Task prompt = Render every line of the records below as one string in a single JSON list, keeping the original order and leaving out any blank lines.

Supplied data =
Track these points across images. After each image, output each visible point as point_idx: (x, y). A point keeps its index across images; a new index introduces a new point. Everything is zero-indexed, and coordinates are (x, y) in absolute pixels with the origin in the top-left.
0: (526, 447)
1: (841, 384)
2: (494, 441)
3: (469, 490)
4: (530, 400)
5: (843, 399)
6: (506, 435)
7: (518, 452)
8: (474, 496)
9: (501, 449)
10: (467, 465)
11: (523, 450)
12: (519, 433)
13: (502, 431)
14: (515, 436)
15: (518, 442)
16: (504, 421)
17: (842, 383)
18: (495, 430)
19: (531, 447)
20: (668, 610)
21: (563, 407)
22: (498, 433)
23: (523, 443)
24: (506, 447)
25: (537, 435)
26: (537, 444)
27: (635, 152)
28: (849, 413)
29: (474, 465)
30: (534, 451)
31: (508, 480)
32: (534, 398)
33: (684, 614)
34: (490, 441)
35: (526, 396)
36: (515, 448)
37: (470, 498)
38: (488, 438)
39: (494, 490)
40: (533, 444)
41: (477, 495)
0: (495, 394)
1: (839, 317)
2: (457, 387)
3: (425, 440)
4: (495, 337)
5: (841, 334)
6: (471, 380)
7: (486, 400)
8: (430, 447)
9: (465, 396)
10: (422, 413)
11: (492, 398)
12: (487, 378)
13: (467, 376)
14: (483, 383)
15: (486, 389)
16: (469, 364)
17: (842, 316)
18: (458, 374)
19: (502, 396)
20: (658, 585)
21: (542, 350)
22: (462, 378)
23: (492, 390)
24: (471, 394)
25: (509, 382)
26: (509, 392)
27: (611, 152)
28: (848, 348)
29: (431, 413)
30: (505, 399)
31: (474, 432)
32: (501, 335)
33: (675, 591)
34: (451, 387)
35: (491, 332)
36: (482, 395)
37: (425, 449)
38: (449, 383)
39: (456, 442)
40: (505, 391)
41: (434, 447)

Task response =
[
  "Track these points across images. After each image, output each visible point as point_idx: (x, y). A point keeps its index across images; a new index introduces a new point. Everything is zero-indexed, and coordinates are (x, y) in absolute pixels with the origin in the top-left.",
  "0: (526, 447)",
  "1: (841, 384)",
  "2: (494, 441)",
  "3: (469, 490)",
  "4: (530, 400)",
  "5: (843, 399)",
  "6: (506, 435)",
  "7: (518, 452)",
  "8: (474, 496)",
  "9: (501, 449)",
  "10: (467, 465)",
  "11: (523, 450)",
  "12: (519, 433)",
  "13: (502, 431)",
  "14: (515, 436)",
  "15: (518, 442)",
  "16: (504, 421)",
  "17: (842, 383)",
  "18: (495, 430)",
  "19: (531, 447)",
  "20: (668, 610)",
  "21: (563, 407)",
  "22: (498, 433)",
  "23: (523, 443)",
  "24: (506, 447)",
  "25: (537, 435)",
  "26: (537, 444)",
  "27: (635, 152)",
  "28: (849, 413)",
  "29: (474, 465)",
  "30: (534, 451)",
  "31: (508, 480)",
  "32: (534, 398)",
  "33: (684, 614)",
  "34: (490, 441)",
  "35: (526, 396)",
  "36: (515, 448)",
  "37: (470, 498)",
  "38: (488, 438)",
  "39: (494, 490)",
  "40: (533, 444)",
  "41: (477, 495)",
  "0: (495, 394)",
  "1: (839, 317)",
  "2: (457, 387)",
  "3: (425, 440)",
  "4: (495, 337)",
  "5: (841, 334)",
  "6: (471, 380)",
  "7: (486, 400)",
  "8: (430, 447)",
  "9: (465, 396)",
  "10: (422, 413)",
  "11: (492, 398)",
  "12: (487, 378)",
  "13: (467, 376)",
  "14: (483, 383)",
  "15: (486, 389)",
  "16: (469, 364)",
  "17: (842, 316)",
  "18: (458, 374)",
  "19: (502, 396)",
  "20: (658, 585)",
  "21: (542, 350)",
  "22: (462, 378)",
  "23: (492, 390)",
  "24: (471, 394)",
  "25: (509, 382)",
  "26: (509, 392)",
  "27: (611, 152)",
  "28: (848, 348)",
  "29: (431, 413)",
  "30: (505, 399)",
  "31: (474, 432)",
  "32: (501, 335)",
  "33: (675, 591)",
  "34: (451, 387)",
  "35: (491, 332)",
  "36: (482, 395)",
  "37: (425, 449)",
  "38: (449, 383)",
  "39: (456, 442)",
  "40: (505, 391)",
  "41: (434, 447)"
]